Красота этих утомленных и вместе с тем солнцелюбивых цветков была совершенно самопроизводимой и самосохраняемой. Казалось, будто по прихотливому волшебству колдовского заклинания они окутаны мерцающим светом обманчивой паутинки юности и очарования, – на самом же деле это достигалось сознательно прилагаемыми усилиями и являлось скорее результатом упорства, нежели надежды. Это было тщетно, но им хотелось верить, что нет. Преданное исполнение профессиональных обязанностей поддерживало стройность и гибкость их тел, но появлялись неизгладимые морщинки в уголках глаз, небольшие мешочки под грудью – там, где она начинала чуть заметно обвисать. У них были белые чистые зубы, но даже искренние улыбки выглядели заученными. Ноги и подмышки были выбриты, от них пахло оранжереей, забитой гиацинтами, и они так благоговейно подстригали и придавали форму волосам на лобке, что солдаты, которым нравилось прорывать нору и исчезать в добротной, обильной, откровенной муфте, уходили от них в грустной задумчивости – словно их обманули и проникновения не произошло. Эти женщины сияли чистотой, и Корелли иногда привозил их на грузовике на пляж вместе со своим оперным кружком, поскольку ему казалось, что это их подбодрит. Женщины, многоопытные в разнообразии мужской идиосинкразии, соглашались – жизнь вечно накатывала на них, толкая туда-сюда, как водоросли на краю прилива, а мужчины были пасущейся рыбой, их поедавшей.
Гюнтер Вебер наблюдал со своего камня, как компания итальянских солдат открыла бутылки с вином, принялась размахивать руками и распевать. От них отделились нагие нимфы и побежали в море, визжа и неумело брызгаясь друг в друга, а он смотрел и улыбался с чувством превосходства, размышляя о том, что все итальянцы – сумасшедшие. Так решили в столовой – решила вся нация воссоединившегося немецкого народа: итальянцы – как дети, которых в конце вечеринки отошлют домой с воздушным шариком и леденцом на палочке, зажатыми в их липких пальцах. Получат Албанию и что-нибудь еще, в обладании чем фюрер не видит никакого смысла.
Веберу исполнилось двадцать два года, и прежде он никогда не видел голой женщины; он не принадлежал к числу тех закоренелых, принуждающих принести жертву насильников, какими были хорваты и чешские немцы, поступившие на службу в армию, да и в любом случае солдатское изнасилование не требует раздевать женщину: его жестокость небрежна и завершается убийством. Вебер все еще был девственником; его отец служил лютеранским пастором, и он вырос в австрийских горах; евреев и цыган он был способен ненавидеть только потому, что никогда с ними не встречался. Он побрел к группе итальянцев, движимый отчаянным, но скрытым под маской безразличия желанием посмотреть на голую женщину.
Корелли взглянул снизу на открытое молодое лицо, и оно ему понравилось. Бесхитростное и дружелюбное.
– Хайль Гитлер, – сказал Вебер и подал руку.
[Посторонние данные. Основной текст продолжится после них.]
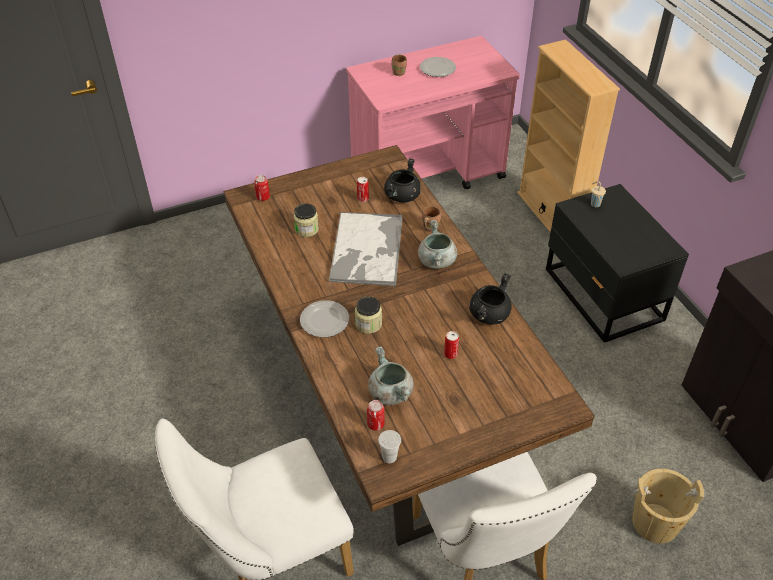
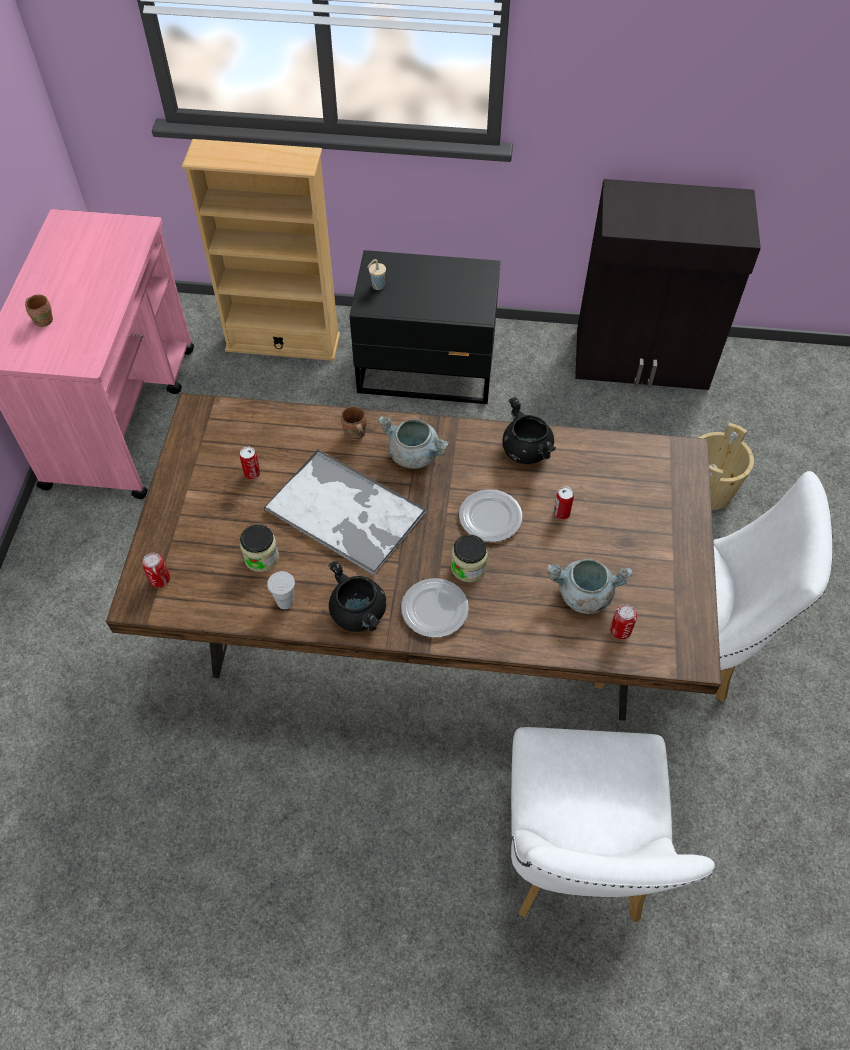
camera: 60 degrees left, 10 degrees up
white cup [378,430,401,463] -> white cup moved to [267,571,295,609]
black cooking pot [384,158,421,203] -> black cooking pot moved to [328,561,386,632]
plate [420,57,456,77] -> plate moved to [459,489,523,542]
– Хайль Пуччини, – ответил Корелли, протягивая свою.
– Лейтенант Гюнтер Вебер, гренадерский полк в Ликзури. Увидел вашу компанию и подумал, что следует подойти и представиться.
– Ага, – сказал Корелли, подмигивая, – вам захотелось подойти и взглянуть на женщин.
– Ничего подобного, – неуклюже соврал Вебер, – такое, естественно, приходилось видеть и раньше.